Saved data entries:
────────────────
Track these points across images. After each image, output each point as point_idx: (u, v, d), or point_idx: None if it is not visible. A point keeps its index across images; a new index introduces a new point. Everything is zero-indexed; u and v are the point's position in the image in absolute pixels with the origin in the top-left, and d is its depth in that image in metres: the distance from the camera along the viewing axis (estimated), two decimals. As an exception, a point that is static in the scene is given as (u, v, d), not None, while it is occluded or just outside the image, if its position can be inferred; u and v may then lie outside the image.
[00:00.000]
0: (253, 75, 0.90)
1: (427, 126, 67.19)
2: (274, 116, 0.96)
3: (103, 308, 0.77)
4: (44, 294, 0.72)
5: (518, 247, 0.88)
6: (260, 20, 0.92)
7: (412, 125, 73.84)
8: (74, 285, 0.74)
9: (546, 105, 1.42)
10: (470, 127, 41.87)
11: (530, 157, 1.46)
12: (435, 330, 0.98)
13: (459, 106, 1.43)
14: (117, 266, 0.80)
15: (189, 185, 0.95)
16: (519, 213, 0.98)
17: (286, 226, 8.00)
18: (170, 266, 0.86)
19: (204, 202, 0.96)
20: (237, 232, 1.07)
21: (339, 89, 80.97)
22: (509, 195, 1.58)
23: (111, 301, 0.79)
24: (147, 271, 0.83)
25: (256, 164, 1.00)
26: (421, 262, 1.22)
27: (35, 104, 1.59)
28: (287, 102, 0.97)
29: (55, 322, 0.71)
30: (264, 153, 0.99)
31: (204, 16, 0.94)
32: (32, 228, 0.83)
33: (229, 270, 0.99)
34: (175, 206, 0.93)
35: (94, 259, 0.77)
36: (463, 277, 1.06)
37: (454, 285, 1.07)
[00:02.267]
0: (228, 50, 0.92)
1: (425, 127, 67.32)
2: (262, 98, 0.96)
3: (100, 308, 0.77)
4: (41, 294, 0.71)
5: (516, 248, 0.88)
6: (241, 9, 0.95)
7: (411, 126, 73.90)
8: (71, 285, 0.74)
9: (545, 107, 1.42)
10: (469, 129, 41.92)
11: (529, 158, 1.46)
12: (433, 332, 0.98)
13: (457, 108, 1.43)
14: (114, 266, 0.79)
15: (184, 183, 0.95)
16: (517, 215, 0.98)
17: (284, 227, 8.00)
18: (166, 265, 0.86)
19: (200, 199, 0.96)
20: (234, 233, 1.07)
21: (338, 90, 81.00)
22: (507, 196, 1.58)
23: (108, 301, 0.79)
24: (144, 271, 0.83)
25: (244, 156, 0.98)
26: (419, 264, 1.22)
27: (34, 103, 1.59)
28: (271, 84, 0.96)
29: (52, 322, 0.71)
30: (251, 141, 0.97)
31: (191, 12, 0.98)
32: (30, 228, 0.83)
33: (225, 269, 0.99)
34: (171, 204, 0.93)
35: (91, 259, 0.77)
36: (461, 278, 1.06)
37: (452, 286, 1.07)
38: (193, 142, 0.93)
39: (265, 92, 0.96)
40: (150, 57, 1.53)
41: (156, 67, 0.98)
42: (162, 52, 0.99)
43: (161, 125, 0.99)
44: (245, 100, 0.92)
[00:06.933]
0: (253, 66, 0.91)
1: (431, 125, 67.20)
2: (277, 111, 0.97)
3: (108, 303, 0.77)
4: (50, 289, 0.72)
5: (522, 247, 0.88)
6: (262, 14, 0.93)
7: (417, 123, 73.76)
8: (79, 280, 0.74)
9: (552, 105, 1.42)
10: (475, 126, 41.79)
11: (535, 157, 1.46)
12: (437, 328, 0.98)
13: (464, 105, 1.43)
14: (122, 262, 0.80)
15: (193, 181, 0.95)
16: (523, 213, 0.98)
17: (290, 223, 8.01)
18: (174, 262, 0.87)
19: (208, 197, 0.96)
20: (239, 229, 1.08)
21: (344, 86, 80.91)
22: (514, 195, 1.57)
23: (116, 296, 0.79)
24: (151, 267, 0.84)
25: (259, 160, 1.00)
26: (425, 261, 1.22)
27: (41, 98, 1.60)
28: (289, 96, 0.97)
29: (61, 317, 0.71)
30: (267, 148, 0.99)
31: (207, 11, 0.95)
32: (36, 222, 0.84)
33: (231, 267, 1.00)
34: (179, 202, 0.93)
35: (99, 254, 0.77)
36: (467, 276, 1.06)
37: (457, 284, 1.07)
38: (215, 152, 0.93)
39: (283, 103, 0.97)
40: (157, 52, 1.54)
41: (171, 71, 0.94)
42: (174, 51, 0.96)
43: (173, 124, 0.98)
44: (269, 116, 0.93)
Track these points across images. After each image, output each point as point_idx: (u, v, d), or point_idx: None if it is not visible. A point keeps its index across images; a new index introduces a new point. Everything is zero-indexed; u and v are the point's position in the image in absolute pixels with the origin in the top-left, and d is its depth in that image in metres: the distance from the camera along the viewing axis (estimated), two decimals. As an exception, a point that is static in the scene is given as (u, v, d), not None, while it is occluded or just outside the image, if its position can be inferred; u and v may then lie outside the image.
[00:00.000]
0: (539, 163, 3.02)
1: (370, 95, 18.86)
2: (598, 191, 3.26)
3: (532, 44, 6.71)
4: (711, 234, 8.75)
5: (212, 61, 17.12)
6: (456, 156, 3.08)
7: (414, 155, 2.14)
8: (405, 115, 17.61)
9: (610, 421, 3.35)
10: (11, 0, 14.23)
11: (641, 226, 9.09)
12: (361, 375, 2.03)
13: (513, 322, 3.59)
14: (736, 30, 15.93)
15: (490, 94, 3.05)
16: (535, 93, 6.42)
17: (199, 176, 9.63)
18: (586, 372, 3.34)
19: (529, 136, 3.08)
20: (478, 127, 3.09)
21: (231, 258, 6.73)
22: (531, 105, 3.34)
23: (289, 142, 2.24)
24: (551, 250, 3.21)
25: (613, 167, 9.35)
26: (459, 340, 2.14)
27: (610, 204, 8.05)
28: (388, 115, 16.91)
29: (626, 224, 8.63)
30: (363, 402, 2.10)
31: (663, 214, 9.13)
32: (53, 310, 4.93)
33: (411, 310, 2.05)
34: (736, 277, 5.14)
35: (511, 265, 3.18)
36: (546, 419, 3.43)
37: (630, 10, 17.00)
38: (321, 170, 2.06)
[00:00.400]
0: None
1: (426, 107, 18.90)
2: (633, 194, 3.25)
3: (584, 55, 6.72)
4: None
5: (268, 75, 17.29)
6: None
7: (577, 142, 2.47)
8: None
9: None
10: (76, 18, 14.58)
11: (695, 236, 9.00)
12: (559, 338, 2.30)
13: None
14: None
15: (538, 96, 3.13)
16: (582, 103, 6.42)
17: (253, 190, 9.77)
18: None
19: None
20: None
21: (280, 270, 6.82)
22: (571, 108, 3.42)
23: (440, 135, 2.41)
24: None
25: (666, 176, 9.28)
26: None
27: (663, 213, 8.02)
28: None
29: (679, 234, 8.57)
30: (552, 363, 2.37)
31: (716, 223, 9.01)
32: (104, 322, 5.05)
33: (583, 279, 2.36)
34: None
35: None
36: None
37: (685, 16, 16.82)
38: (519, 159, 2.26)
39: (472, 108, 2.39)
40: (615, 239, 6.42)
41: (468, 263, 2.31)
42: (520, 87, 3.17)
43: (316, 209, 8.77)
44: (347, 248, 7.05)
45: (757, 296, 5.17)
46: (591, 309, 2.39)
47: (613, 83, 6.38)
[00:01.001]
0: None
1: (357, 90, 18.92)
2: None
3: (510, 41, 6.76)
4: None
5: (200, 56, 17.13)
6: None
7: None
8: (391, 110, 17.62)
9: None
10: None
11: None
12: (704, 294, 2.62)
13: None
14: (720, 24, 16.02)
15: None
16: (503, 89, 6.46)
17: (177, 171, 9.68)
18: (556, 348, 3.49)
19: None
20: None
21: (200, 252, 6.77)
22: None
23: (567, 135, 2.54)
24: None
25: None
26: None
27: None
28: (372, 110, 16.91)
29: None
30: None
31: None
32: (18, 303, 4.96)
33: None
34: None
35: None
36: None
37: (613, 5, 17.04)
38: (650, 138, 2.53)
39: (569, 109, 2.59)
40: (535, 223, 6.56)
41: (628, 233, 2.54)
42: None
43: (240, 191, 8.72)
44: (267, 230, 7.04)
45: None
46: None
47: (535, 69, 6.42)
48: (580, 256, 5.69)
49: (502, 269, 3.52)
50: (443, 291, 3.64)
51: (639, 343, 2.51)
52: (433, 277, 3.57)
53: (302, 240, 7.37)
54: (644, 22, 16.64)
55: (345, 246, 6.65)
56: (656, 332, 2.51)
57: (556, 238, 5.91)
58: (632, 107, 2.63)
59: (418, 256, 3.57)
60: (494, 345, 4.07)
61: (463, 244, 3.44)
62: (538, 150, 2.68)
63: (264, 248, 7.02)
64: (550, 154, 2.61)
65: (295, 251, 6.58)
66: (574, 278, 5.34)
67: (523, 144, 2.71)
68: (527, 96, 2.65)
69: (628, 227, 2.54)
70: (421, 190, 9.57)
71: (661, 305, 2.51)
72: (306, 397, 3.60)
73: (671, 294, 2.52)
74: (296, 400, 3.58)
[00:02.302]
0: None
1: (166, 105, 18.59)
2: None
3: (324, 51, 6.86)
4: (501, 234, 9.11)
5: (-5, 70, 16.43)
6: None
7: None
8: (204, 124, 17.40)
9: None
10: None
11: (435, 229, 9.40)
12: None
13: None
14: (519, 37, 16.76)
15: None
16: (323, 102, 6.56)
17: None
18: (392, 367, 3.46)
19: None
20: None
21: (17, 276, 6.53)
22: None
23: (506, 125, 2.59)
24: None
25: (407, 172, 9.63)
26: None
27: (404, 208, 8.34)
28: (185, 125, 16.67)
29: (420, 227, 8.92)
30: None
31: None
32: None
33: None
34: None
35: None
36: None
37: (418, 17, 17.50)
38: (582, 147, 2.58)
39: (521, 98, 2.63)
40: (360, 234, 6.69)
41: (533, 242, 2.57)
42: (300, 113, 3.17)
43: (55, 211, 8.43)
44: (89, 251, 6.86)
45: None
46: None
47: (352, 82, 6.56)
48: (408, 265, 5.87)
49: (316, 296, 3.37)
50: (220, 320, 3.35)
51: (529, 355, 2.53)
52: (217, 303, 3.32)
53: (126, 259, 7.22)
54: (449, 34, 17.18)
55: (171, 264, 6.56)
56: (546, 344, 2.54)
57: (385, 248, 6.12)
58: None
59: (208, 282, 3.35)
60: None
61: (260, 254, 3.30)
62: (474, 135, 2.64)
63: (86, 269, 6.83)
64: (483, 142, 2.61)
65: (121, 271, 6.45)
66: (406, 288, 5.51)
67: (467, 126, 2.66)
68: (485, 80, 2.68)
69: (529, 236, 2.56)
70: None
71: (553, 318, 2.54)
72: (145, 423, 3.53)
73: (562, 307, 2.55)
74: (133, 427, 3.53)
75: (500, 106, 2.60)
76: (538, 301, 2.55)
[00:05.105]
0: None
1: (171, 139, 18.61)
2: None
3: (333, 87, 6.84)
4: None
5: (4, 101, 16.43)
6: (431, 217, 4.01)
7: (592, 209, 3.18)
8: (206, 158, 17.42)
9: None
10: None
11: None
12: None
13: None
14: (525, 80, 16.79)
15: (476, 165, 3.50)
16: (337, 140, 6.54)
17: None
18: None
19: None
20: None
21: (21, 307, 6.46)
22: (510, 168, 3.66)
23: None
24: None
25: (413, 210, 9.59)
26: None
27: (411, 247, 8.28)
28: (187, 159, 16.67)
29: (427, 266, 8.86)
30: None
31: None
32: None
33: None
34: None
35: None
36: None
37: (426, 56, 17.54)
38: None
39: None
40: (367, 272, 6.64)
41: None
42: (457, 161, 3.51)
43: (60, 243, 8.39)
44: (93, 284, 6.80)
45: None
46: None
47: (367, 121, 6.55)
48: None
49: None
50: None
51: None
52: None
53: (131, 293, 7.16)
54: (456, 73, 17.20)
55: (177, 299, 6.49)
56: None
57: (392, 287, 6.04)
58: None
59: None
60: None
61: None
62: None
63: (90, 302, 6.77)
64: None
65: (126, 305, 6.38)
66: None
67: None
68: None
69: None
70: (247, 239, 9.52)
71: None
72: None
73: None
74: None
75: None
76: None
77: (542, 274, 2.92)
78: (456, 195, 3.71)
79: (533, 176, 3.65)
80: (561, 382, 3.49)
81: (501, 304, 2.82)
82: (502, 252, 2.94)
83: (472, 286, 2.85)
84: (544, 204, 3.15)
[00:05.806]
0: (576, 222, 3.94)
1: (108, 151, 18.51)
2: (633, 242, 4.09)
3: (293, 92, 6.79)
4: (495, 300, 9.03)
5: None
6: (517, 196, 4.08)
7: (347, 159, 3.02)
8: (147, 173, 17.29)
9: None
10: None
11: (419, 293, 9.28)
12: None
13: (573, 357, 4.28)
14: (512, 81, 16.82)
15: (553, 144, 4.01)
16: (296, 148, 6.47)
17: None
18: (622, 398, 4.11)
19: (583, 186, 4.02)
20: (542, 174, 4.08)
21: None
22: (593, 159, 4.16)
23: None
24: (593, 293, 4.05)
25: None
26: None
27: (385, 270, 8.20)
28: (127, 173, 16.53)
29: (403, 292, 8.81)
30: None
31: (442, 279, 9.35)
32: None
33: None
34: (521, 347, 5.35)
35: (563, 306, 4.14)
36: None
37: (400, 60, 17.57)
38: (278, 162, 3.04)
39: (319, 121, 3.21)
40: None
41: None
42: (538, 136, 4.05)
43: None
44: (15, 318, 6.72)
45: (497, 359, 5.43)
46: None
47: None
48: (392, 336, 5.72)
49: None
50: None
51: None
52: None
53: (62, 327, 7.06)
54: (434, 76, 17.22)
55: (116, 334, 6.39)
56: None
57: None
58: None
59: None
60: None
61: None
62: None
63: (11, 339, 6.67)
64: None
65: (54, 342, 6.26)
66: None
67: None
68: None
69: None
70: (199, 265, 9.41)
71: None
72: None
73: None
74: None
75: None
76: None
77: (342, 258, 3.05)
────────────────
Your task is to quote the lines above, beginning with the first and ending with the one that holds "35: (94, 259, 0.77)".

Track these points across images. After each image, output each point as point_idx: (u, v, d), or point_idx: None if it is not visible. A point keeps its index across images; a new index introduces a new point. Everything is zero-indexed; u and v are the point's position in the image in absolute pixels with the origin in the top-left, and d is its depth in that image in metres: the distance from the camera along the viewing axis (estimated), two decimals. As an exception, a point that is static in the scene is given as (u, v, d), not None, while it is occluded or just outside the image, if its position can be inferred; u and v may then lie outside the image.
[00:00.000]
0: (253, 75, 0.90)
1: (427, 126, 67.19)
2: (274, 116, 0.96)
3: (103, 308, 0.77)
4: (44, 294, 0.72)
5: (518, 247, 0.88)
6: (260, 20, 0.92)
7: (412, 125, 73.84)
8: (74, 285, 0.74)
9: (546, 105, 1.42)
10: (470, 127, 41.87)
11: (530, 157, 1.46)
12: (435, 330, 0.98)
13: (459, 106, 1.43)
14: (117, 266, 0.80)
15: (189, 185, 0.95)
16: (519, 213, 0.98)
17: (286, 226, 8.00)
18: (170, 266, 0.86)
19: (204, 202, 0.96)
20: (237, 232, 1.07)
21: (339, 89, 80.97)
22: (509, 195, 1.58)
23: (111, 301, 0.79)
24: (147, 271, 0.83)
25: (256, 164, 1.00)
26: (421, 262, 1.22)
27: (35, 104, 1.59)
28: (287, 102, 0.97)
29: (55, 322, 0.71)
30: (264, 153, 0.99)
31: (204, 16, 0.94)
32: (32, 228, 0.83)
33: (229, 270, 0.99)
34: (175, 206, 0.93)
35: (94, 259, 0.77)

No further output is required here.